The objective of Resilience 2014 is to explore and reinforce the multiple links between resilience thinking and development issues. The concepts of Adaptation, Transformation and Development are central and common to several research communities, including Resilience in social and ecological systems, Ecological Economics, Environmental Change, Farming Systems (among others). Focusing on resilience – the capacity to deal with change and continue to develop – but firmly rooted in the belief that a diversity of approaches can inform each other, the conference will offer the opportunity to articulate and debate their specific paradigms, concepts and methodologies. Complex problems require a diversity of approaches that can inform each other, generate a constructive debate, and eventually lead to more suitable solutions. The term resilience is being used more widely in policy circles and policy debates, yet these meanings may be at odds with scientific interpretations of resilience that emphasize change and transformation. During this conference the diverse perspectives on resilience held by representatives from government, large international organizations, the business sector and other major actors from various countries will add to the academic debate on the challenges facing social development.
Resilience relates to ecological dynamics and governance questions related to specific resource systems (agroecosystems, fisheries, forests, rangelands, marine and freshwater ecosystems), and to global issues such as biodiversity conservation, urban growth, economic development, and human security and well-being.

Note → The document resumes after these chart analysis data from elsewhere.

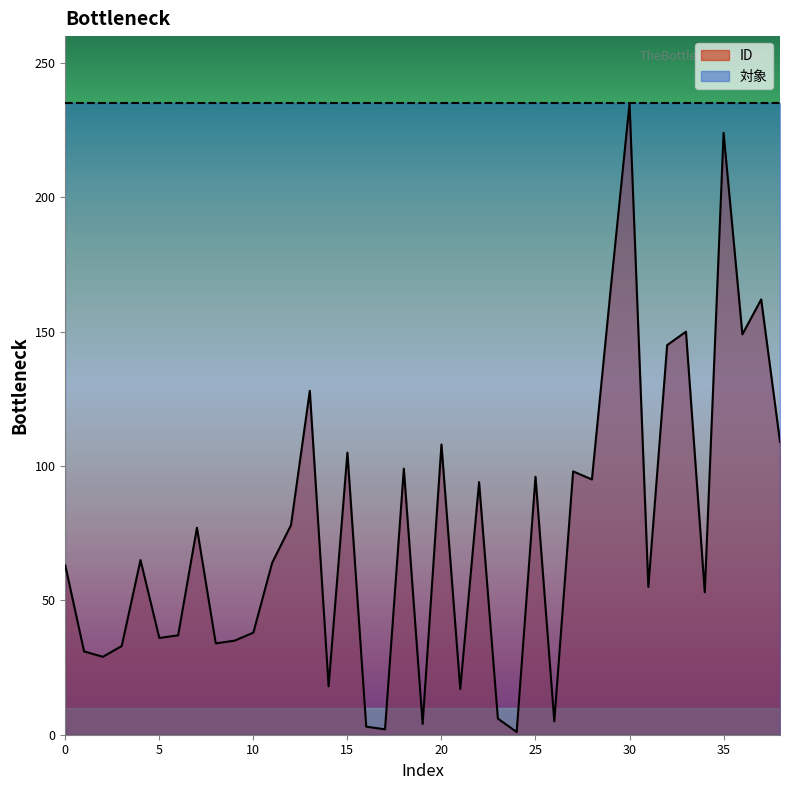

What is the value of the 6th point from the left?

36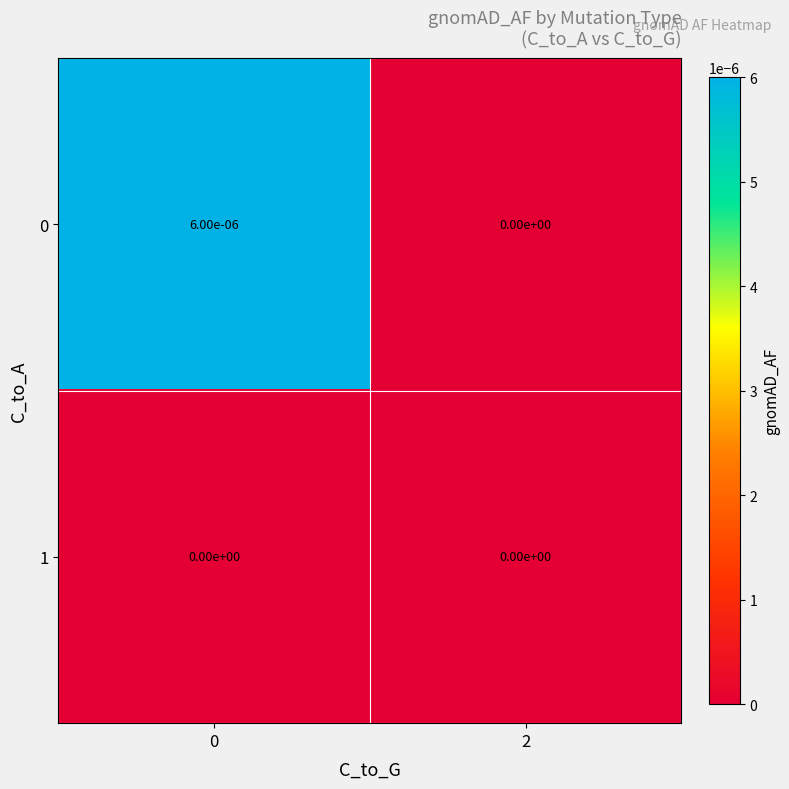

How many distinct data groups are displayed?

2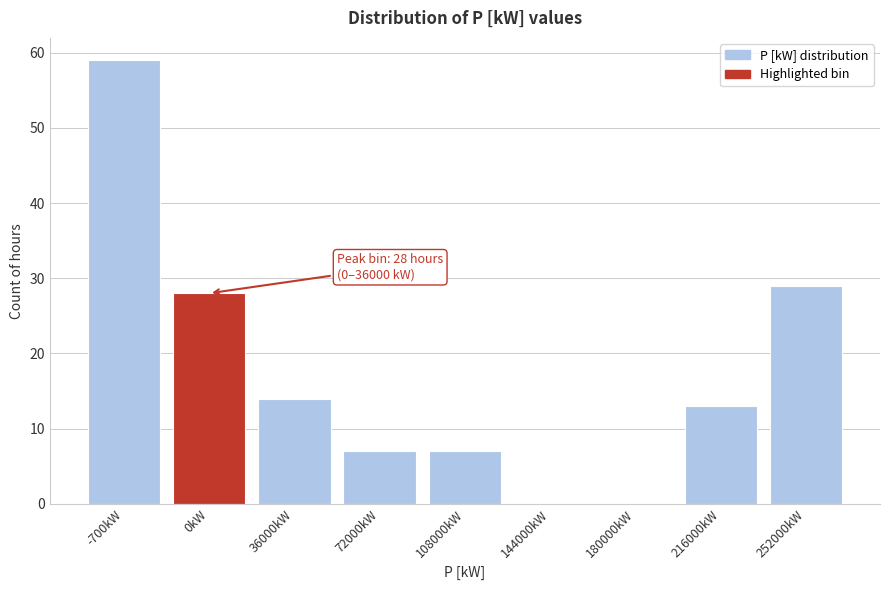

Reading left to right, what are all the values shown in this chart?

-700kW=59	0kW=28	36000kW=14	72000kW=7	108000kW=7	144000kW=0	180000kW=0	216000kW=13	252000kW=29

Human societies are an integral part of the biosphere and sustainable social development depends on the continuous generation of essential ecosystem services. Thus ecosystems change is often considered as one factor decreasing social and ecological resilience. Over the past century we have entered a new era where human activities have emerged as a main force shaping the biosphere from local to global scales, as reflected by climate change, vulnerability in the economic system, large losses of biodiversity, and irreversible changes in ecosystems. This is also a time of unprecedented development challenges: intransigent poverty and inequality constitute a major threat to human welfare and to planetary sustainability. There is an increasing interest in the transformability of social ecological systems i.e., the capacity of society to change the system’s state variables when current trajectories become untenable. But a critical dilemma faces humankind: How can more equitable and beneficial social development paths be stimulated in light of these challenges?